TASK BRIEF
Set down exactly the lines below, from the one containing "Panel set 3: Row" through the final line, and include no others.

SUPPLIED RECORDS
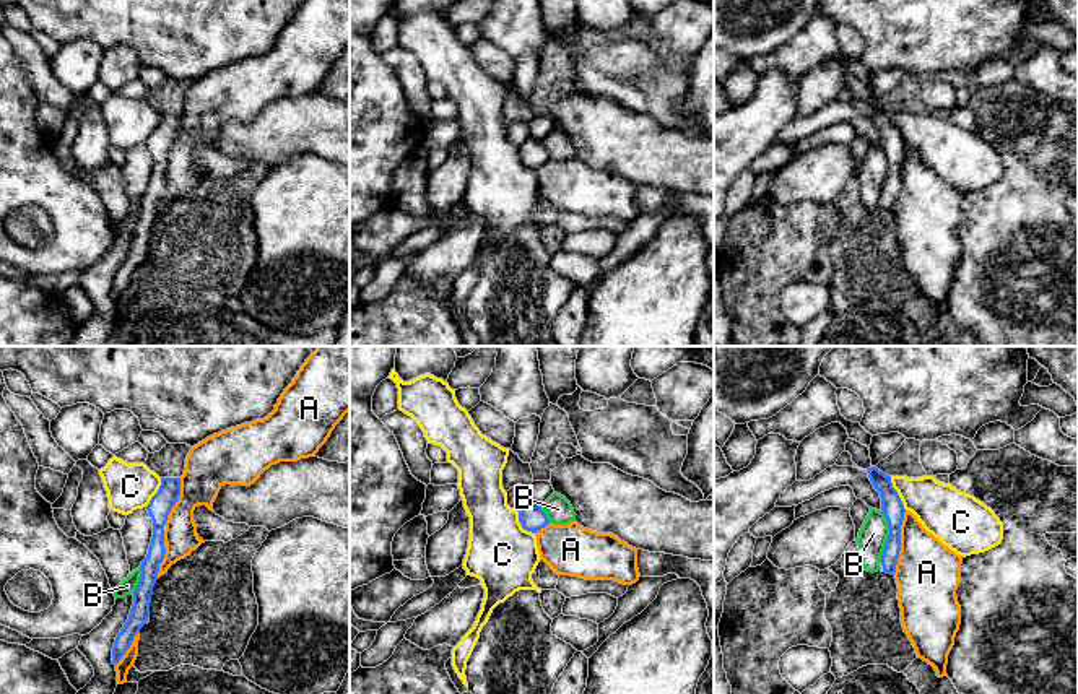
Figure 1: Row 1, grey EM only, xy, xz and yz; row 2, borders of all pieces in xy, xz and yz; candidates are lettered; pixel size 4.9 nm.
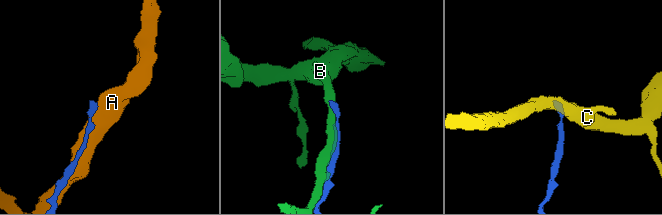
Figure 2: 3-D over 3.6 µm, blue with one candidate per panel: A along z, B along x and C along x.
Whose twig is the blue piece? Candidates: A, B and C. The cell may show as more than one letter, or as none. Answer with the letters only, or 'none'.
none

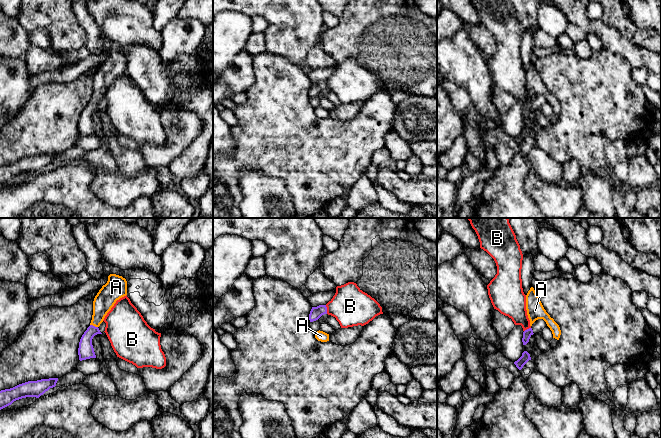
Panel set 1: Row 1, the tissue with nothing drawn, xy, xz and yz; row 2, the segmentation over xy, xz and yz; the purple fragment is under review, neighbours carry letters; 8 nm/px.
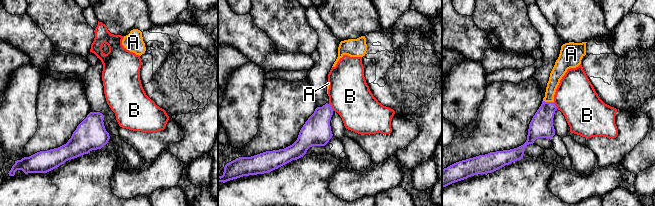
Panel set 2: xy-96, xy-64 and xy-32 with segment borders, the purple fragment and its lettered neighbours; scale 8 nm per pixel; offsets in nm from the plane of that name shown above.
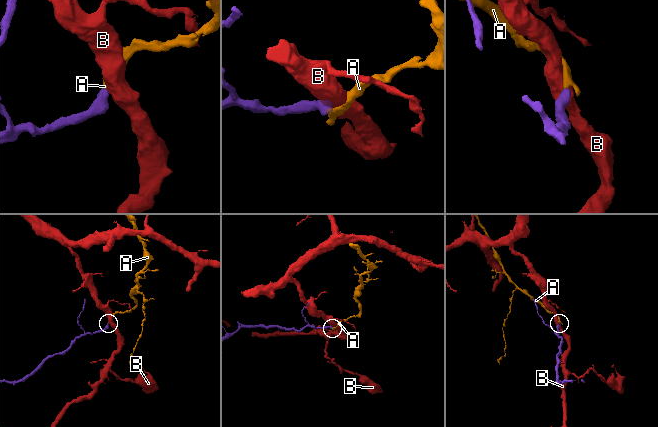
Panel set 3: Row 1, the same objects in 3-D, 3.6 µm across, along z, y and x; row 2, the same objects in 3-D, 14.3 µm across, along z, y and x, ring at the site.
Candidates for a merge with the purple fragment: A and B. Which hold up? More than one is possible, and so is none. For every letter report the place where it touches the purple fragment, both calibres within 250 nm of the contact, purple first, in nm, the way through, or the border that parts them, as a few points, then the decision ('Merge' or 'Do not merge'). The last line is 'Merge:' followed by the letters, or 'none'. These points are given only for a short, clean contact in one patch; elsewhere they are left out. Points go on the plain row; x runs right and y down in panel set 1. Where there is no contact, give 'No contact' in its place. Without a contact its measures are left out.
A: Touches purple at xy (94, 102). Thickness 130 nm (purple) against 160 nm. Path across: xy (85, 127), (86, 114), (94, 102), (105, 75). Merge
B: Touches purple at xz (326, 85). Thickness 100 nm (purple) against 300 nm. Boundary: xz (325, 81), (327, 89). Do not merge
Merge: A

SOLUTION TO THIS PROBLEM
Panel set 3: Row 1, the same objects in 3-D, 3.6 µm across, along z, y and x; row 2, the same objects in 3-D, 14.3 µm across, along z, y and x, ring at the site.
Candidates for a merge with the purple fragment: A and B. Which hold up? More than one is possible, and so is none. For every letter report the place where it touches the purple fragment, both calibres within 250 nm of the contact, purple first, in nm, the way through, or the border that parts them, as a few points, then the decision ('Merge' or 'Do not merge'). The last line is 'Merge:' followed by the letters, or 'none'. These points are given only for a short, clean contact in one patch; elsewhere they are left out. Points go on the plain row; x runs right and y down in panel set 1. Where there is no contact, give 'No contact' in its place. Without a contact its measures are left out.
A: Touches purple at xy (94, 102). Thickness 130 nm (purple) against 160 nm. Path across: xy (85, 127), (86, 114), (94, 102), (105, 75). Merge
B: Touches purple at xz (326, 85). Thickness 100 nm (purple) against 300 nm. Boundary: xz (325, 81), (327, 89). Do not merge
Merge: A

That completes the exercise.